Information supplied:
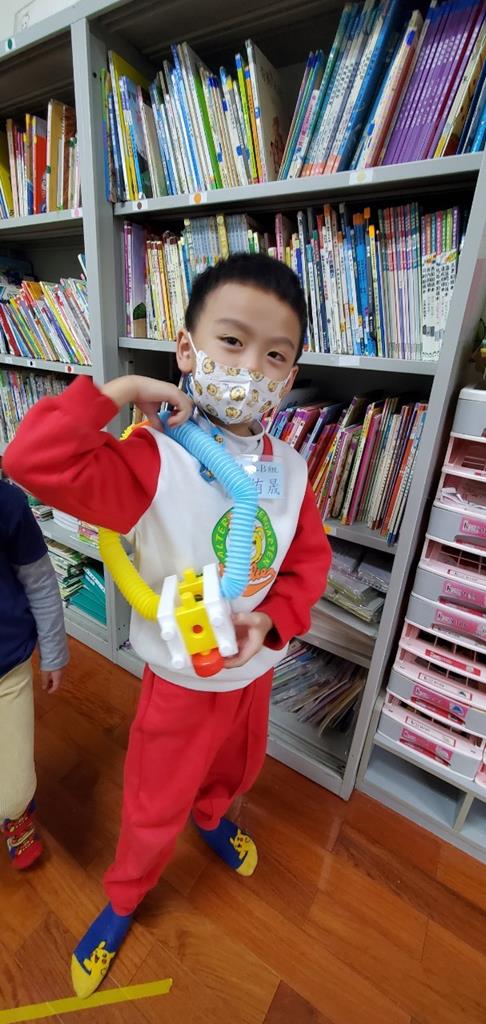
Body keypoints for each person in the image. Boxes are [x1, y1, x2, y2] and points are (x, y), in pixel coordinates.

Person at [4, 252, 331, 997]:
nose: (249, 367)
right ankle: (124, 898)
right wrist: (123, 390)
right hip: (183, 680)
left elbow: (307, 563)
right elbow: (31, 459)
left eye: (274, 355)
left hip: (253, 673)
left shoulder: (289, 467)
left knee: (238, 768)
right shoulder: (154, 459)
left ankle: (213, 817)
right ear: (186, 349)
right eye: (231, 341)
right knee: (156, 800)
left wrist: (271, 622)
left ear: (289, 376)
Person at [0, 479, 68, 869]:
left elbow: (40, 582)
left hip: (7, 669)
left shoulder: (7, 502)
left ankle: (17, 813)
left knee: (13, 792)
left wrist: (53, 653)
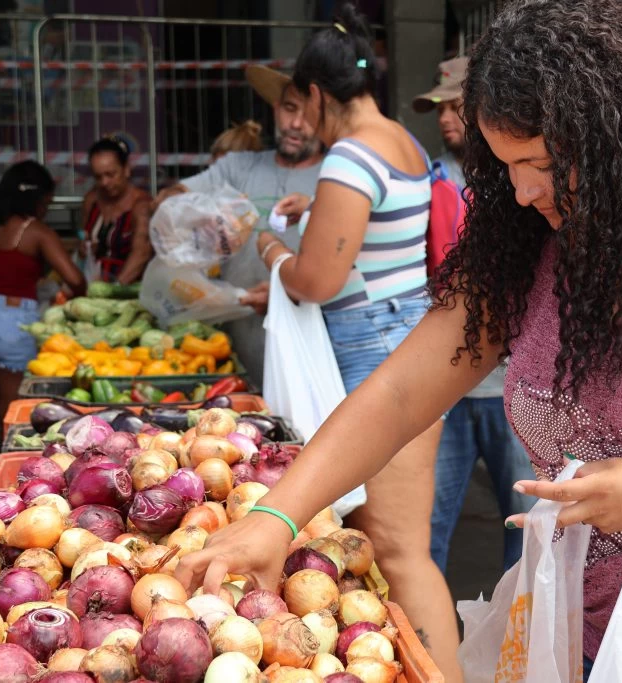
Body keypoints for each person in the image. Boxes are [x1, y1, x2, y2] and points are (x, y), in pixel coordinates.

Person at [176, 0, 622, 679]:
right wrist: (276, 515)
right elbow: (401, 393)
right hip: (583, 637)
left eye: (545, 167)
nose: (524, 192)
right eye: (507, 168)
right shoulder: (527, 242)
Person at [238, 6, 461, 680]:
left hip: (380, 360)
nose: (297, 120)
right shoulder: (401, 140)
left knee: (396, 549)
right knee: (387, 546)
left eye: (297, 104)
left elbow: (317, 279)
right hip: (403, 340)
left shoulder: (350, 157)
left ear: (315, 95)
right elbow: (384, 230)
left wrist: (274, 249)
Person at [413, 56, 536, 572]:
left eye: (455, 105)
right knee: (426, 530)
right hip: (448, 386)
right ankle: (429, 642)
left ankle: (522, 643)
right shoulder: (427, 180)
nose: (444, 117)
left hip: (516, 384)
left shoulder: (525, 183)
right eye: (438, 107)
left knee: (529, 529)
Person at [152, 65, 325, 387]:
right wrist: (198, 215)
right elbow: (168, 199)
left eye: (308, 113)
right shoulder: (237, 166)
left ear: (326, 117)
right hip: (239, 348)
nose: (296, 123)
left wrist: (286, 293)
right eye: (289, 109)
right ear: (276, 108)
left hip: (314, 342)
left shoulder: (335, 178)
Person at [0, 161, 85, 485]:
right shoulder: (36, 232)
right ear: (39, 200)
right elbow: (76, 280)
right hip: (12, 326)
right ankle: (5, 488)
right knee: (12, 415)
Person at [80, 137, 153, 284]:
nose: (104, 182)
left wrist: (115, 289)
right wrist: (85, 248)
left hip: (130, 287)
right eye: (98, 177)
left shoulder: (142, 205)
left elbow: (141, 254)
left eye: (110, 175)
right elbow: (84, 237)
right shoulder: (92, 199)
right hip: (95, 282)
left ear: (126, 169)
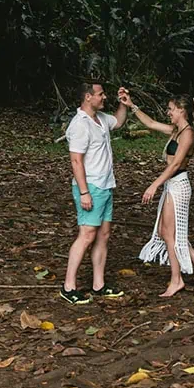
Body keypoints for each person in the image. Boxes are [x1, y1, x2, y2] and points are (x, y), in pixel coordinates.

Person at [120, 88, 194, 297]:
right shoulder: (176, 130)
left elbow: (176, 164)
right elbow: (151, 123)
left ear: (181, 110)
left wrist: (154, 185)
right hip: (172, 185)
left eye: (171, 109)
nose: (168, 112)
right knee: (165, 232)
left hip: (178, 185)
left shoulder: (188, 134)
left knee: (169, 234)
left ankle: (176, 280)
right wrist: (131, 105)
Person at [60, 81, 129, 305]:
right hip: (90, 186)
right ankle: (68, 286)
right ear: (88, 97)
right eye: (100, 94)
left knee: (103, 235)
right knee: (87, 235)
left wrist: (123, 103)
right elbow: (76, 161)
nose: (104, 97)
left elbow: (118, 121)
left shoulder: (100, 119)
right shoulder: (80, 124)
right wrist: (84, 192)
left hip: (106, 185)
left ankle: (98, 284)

To do:
Please write the material out again exactly as shown above, minus any pictures.

Written response:
Body keypoints for each person in the image. Boxes are [x1, y1, x2, y2] and points are (x, y), in pixel coordinates.

Person at [4, 252, 331, 997]:
nose: (249, 367)
right ankle: (124, 898)
right wrist: (123, 390)
right hip: (183, 680)
left elbow: (307, 563)
right elbow: (31, 459)
left eye: (274, 355)
left hip: (253, 673)
left shoulder: (289, 467)
left knee: (238, 768)
right shoulder: (154, 459)
left ankle: (213, 817)
right ear: (186, 349)
right eye: (231, 341)
right knee: (156, 800)
left wrist: (271, 622)
left ear: (289, 376)
Person at [0, 479, 68, 869]:
left elbow: (40, 582)
left hip: (7, 669)
left shoulder: (7, 502)
left ankle: (17, 813)
left knee: (13, 792)
left wrist: (53, 653)
Body keypoints for each person in the image. Boxes are [x1, y1, x2, y2] and points are (x, y), in pixel coordinates.

Person at [176, 0, 622, 679]:
right wrist: (276, 515)
right elbow: (401, 393)
right hip: (583, 637)
left eye: (545, 167)
nose: (524, 192)
right eye: (507, 168)
right shoulder: (527, 242)
Person at [238, 6, 461, 680]:
left hip: (380, 360)
nose: (297, 120)
right shoulder: (401, 140)
left knee: (396, 549)
right knee: (387, 546)
left eye: (297, 104)
left elbow: (317, 279)
right hip: (403, 340)
left shoulder: (350, 157)
left ear: (315, 95)
right elbow: (384, 230)
left wrist: (274, 249)
Person at [413, 56, 536, 572]:
left eye: (455, 105)
right knee: (426, 530)
right hip: (448, 386)
right ankle: (429, 642)
left ankle: (522, 643)
right shoulder: (427, 180)
nose: (444, 117)
left hip: (516, 384)
left shoulder: (525, 183)
right eye: (438, 107)
left knee: (529, 529)
Person at [152, 65, 325, 387]:
right wrist: (198, 215)
right elbow: (168, 199)
left eye: (308, 113)
right shoulder: (237, 166)
left ear: (326, 117)
right hip: (239, 348)
nose: (296, 123)
left wrist: (286, 293)
right eye: (289, 109)
right ear: (276, 108)
left hip: (314, 342)
left shoulder: (335, 178)
Person at [0, 161, 85, 485]:
right shoulder: (36, 232)
right ear: (39, 200)
right elbow: (76, 280)
right hip: (12, 326)
right ankle: (5, 488)
right knee: (12, 415)
Person at [80, 137, 153, 284]:
nose: (104, 182)
left wrist: (115, 289)
right wrist: (85, 248)
left hip: (130, 287)
right eye: (98, 177)
left shoulder: (142, 205)
left elbow: (141, 254)
left eye: (110, 175)
right elbow: (84, 237)
right shoulder: (92, 199)
right hip: (95, 282)
left ear: (126, 169)
Body keypoints for each person in the image. Boxes are [x1, y1, x2, y2] and points are (x, y), in pixel coordinates.

Person at [120, 88, 194, 297]:
right shoulder: (176, 130)
left elbow: (176, 164)
right elbow: (151, 123)
left ear: (181, 110)
left wrist: (154, 185)
right hip: (172, 185)
left eye: (171, 109)
nose: (168, 112)
right knee: (165, 232)
left hip: (178, 185)
left shoulder: (188, 134)
left knee: (169, 234)
left ankle: (176, 280)
right wrist: (131, 105)
Person at [60, 81, 129, 305]:
right hip: (90, 186)
right ankle: (68, 286)
right ear: (88, 97)
right eye: (100, 94)
left knee: (103, 235)
right knee: (87, 235)
left wrist: (123, 103)
right elbow: (76, 161)
nose: (104, 97)
left elbow: (118, 121)
left shoulder: (100, 119)
right shoulder: (80, 124)
right wrist: (84, 192)
left hip: (106, 185)
left ankle: (98, 284)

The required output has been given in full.